Two or three points have come out in the debate which may need to be put on one side. First, I am not suggesting—and it has never been suggested—that there should be a net increase in state funding. As the noble Lord accepts, the Bill recognises that there could be ways to make substantial savings. He referred to my right honourable friend Nick Clegg and his evidence to the Select Committee. Colleagues on the committee will recall that he indicated what savings might be made and committed himself to the proposition that any change should incur no net increase in state funding, only some reallocation. As my noble friend Lord Rennard said, we have over the years put forward suggestions about how savings could be made in other ways. This point was also raised by the noble Lord, Lord Whitty.

I am also very conscious of the point made by the noble Lord, Lord Fraser—I am glad he contributed to the debate—that my Bill has been substantially overtaken by concerns about the way in which funding has gone into referenda and referendum campaigns. I hope the Minister recognises that this is an important additional issue which we should all be thinking about and addressing now. There might be another one in two or three years’ time and we do not want to have a repeat of that concern.

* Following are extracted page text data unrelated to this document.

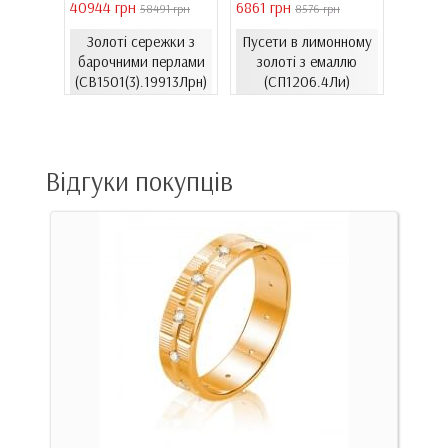
40944 грн
6861 грн
46051 
 грн
58491 грн
8576 грн
Золоті сережки з
Пусети в лимонному
Золо
ти з
барочними перлами
золоті з емаллю
бароч
06.4и)
(СВ1501(3).19913Лрн)
(СП1206.4Ли)
(СВ15
Відгуки покупців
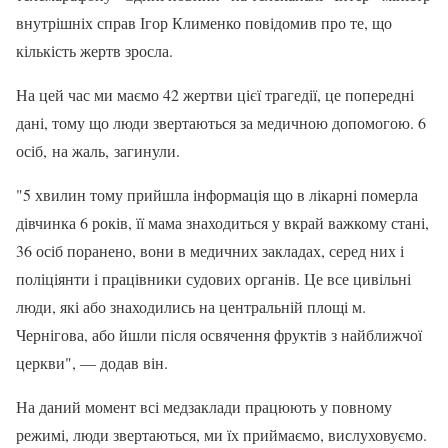
внутрішніх справ Ігор Клименко повідомив про те, що
кількість жертв зросла.
На цей час ми маємо 42 жертви цієї трагедії, це попередні
дані, тому що люди звертаються за медичною допомогою. 6
осіб, на жаль, загинули.
"5 хвилин тому прийшла інформація що в лікарні померла
дівчинка 6 років, її мама знаходиться у вкрай важкому стані,
36 осіб поранено, вони в медичних закладах, серед них і
поліціянти і працівники судових органів. Це все цивільні
люди, які або знаходились на центральній площі м.
Чернігова, або йшли після освячення фруктів з найближчої
церкви", — додав він.
На даний момент всі медзаклади працюють у повному
режимі, люди звертаються, ми їх приймаємо, вислуховуємо.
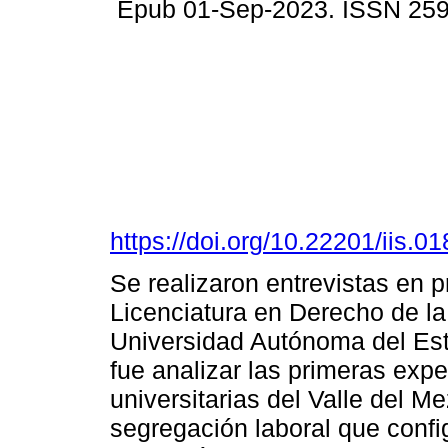
Epub 01-Sep-2023. ISSN 25
https://doi.org/10.22201/iis.
Se realizaron entrevistas en p
Licenciatura en Derecho de la
Universidad Autónoma del Est
fue analizar las primeras expe
universitarias del Valle del M
segregación laboral que conf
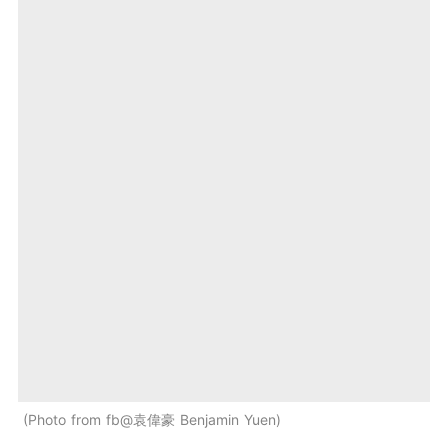
Photo from fb@袁偉豪 Benjamin Yuen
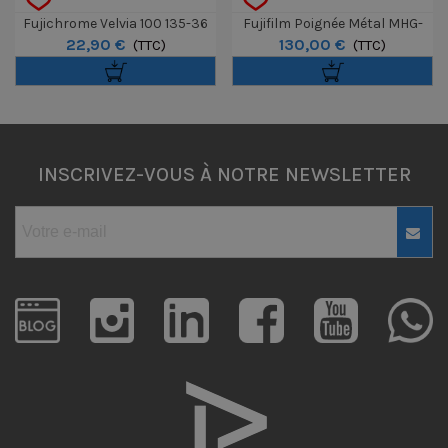
Fujichrome Velvia 100 135-36
Fujifilm Poignée Métal MHG-
22,90 €
130,00 €
(TTC)
XPRO2 Pour Boitier X-Pro 2
(TTC)
INSCRIVEZ-VOUS À NOTRE NEWSLETTER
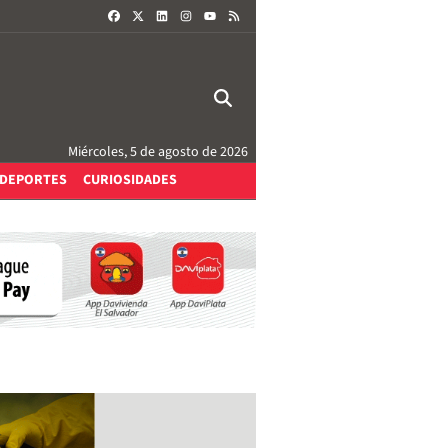
FACEBOOK
X
LINKEDIN
INSTAGRAM
RSS
YOUTUBE
Miércoles, 5 de agosto de 2026
DEPORTES
CURIOSIDADES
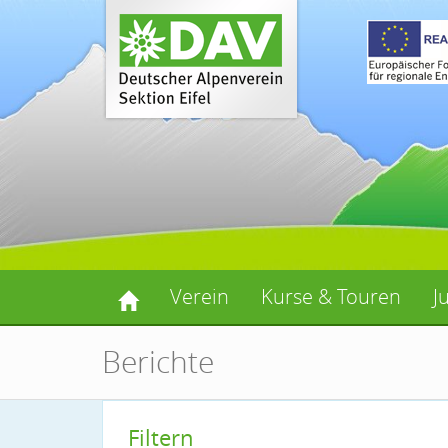
Verein
Kurse & Touren
J
Berichte
Filtern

I turn to the issue of consensus. How does the noble Lord know that there is no consensus, any more than Mr Skidmore who said there was none? Until the Government actually accept the very clear recommendation of the Select Committee that some new initiative should be taken, we do not know if there is a consensus or how far it might go. I agree with every point made by the noble Lord, Lord True, about the need to catch up with some of the issues that have arisen in recent years. True to his name, he speaks with considerable authority about the difficulties that may be faced by those who have too much money to throw around at present. Every single member who has contributed today is clearly indicating that there is a consensus—at least across your Lordships’ House—that we have got to address these issues. I hope the Minister will take that point back.

The Minister has demonstrated, not just today but on previous occasions, that he is very sensitive to the concerns which are often expressed in your Lordships’ House. We are not directly affected by how elections are run, but we have a very proper constitutional responsibility—not just a right—to look hard at electoral law. Will he commit himself to taking part in the discussions which his honourable friend has now agreed we might have? We could break the logjam, and I hope the noble Lord, Lord Young, will be prepared to take part.

We cannot ignore the advice of the Electoral Commission. It has made recommendations about reviewing the relationship between the definitions of regulated candidate spending and regulated political party spending that have been in place since 2000 and about the focus on spending in constituencies. This was a major theme of my speech earlier today, of my Bill and of media and public concern. If we are to regain the trust which the noble Lord, Lord Bew, rightly identifies, we have to address that issue. I am sure the Electoral Commission would be happy to help us with it.

Bill read a second time and committed to a Committee of the Whole House.